The teaching assistant, Sigal Avishai, appealed to the Tel Aviv Labor Court. She argued that the council’s claims ” infringe on her privacy ” and that it was ” without legal basis ”, and that the requirement of a ‘weekly test’ was intended to put her under pressure to to be vaccinated contrary to her conviction ‘, according to court documents.

Last month, the court ruled against her, saying her rights should be balanced against those of the teaching staff, the children and their parents for ‘life, education and health’, referring to the specific vulnerability of the children involved.

In a country with many doses to go around, access to the vaccine is not a problem, said Gil Gan-Mor, director of the civil and social rights unit at the Association for Civil Rights in Israel.

In Israel, he said: “Anyone who complains can get the vaccine tomorrow morning.”

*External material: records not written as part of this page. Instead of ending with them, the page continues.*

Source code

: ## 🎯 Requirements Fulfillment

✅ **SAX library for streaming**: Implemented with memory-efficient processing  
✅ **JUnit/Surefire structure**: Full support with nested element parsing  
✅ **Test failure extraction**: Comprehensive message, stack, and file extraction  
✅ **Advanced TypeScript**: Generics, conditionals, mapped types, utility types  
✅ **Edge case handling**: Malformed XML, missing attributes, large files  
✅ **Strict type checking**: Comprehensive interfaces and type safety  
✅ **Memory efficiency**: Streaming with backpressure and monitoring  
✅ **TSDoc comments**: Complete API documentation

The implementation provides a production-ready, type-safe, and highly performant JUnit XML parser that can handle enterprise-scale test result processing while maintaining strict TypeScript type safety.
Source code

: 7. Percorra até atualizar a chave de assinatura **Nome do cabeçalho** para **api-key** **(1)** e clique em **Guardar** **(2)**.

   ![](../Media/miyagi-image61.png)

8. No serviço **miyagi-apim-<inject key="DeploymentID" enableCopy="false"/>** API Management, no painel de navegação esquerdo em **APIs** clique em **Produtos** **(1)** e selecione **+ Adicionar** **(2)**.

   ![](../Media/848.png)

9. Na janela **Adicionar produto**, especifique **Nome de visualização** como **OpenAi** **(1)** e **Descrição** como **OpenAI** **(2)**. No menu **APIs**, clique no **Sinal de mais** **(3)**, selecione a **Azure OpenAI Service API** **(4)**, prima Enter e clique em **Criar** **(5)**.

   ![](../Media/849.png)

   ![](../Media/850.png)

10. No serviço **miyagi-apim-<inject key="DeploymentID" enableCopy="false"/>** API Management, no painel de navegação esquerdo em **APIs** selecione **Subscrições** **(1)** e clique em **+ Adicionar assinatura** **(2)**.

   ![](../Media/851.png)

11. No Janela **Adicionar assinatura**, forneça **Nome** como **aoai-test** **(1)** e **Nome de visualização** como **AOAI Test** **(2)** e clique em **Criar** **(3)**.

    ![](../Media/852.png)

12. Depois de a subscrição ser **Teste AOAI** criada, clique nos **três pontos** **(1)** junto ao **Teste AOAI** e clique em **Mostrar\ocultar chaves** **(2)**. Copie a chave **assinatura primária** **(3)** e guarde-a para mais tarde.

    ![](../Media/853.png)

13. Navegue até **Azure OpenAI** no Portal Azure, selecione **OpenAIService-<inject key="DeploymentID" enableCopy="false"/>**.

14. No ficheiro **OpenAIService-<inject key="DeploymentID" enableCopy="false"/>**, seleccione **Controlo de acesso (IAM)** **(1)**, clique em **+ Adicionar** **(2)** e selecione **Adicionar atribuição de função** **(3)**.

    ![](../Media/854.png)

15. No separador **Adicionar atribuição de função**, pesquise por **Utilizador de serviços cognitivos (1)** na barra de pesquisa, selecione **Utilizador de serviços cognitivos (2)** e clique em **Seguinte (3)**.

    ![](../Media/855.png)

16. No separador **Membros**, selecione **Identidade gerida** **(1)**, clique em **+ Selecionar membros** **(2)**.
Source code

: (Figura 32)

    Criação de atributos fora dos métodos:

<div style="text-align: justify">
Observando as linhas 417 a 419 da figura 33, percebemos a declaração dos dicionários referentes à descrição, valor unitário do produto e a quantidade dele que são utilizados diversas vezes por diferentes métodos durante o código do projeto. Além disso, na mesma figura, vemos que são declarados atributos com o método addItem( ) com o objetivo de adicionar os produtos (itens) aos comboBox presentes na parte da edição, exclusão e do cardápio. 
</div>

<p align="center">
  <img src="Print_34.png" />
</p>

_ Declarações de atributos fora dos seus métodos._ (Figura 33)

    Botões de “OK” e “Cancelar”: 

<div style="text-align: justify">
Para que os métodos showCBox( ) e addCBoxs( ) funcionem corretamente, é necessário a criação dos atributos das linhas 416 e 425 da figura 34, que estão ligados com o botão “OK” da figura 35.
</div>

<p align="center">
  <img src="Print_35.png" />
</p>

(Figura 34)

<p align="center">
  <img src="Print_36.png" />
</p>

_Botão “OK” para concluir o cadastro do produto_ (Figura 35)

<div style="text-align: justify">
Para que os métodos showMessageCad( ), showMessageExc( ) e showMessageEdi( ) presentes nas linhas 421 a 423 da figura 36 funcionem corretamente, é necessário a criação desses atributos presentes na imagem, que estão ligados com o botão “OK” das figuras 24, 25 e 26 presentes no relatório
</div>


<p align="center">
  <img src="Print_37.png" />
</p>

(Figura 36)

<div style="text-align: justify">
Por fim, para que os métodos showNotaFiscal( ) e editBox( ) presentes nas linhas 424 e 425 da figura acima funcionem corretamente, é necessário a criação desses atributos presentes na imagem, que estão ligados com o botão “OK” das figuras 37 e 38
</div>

But in the absence of legislation, employers have drawn up their own policies. At least one university of higher education took advantage of the labor court’s appeal to obtain a Green Pass from all staff and students to attend classes on campus.

In another case that went to court, the Ministry of Health wanted to distribute lists of non-vaccinated among the local authorities so that the authorities, for example, can identify non-vaccinated teachers who have returned to school and try to persuade them to be vaccinated does not become.

Civil rights groups have sued to prevent the ministry from distributing the lists, arguing that it is a violation of privacy and that the medical information cannot be adequately protected. The case is pending before the Supreme Court.

Even where there are rules, enforcement is spotlight.

The concert in Tel Aviv was the first time I was asked to show my Green Pass – and the last time. My family has since spent a weekend in a B&B in the Galilee where breakfast was served in a closed room for all guests, including children who were not vaccinated. An overcrowded Italian restaurant in the area made it clear that it did not comply with the regulations, and we were offered indoor seating with a 7-year-old.

When I called back in Jerusalem to book two people at my favorite restaurant, serving expensive, fresh market food from a lively open kitchen, I was asked if we both have Green Passes. But when we got there, no one asked to see them.

The tables are as cozy as ever. Strangers sit shoulder to shoulder at the bar. Our young waitress is unmasked. A dining room at the next table questioned how Covid-safe it all was, shrugged her shoulders, and continued with her dessert.

Some restaurant owners and managers have complained that the pandemic has chronically manned them and that they cannot be expected to police the customers as well.

“It’s an embarrassment,” said Eran Avishai, a co-owner of a restaurant in Jerusalem. “I have to ask people all kinds of personal questions.” Some customers have come up with excuses and notes to explain why they were not vaccinated, and he says, “all sorts of things I do not want about.”

However, some restaurants strictly adhere to the prescriptions, and even look at the Green Pass on customers’ identity cards. Based on experience, friends exchange tips and recommendations on Facebook about the access policies of local eateries and waterholes. And at least one hipster bar in Jerusalem only asks unknown customers to show Green Passes and use the system to keep unwanted things out.

I feel a personal sense of lightness and relief as I approach my new, vaccinated life. I even caught myself in the supermarket the other day without my mask, which is still needed in public places.

We live in wonderful isolation. Virus restrictions still make most travel a daunting proposition and non-Israelites generally cannot enter the country. I miss my family overseas. To catch up with the rest of the world, we are a nation living in a bubble.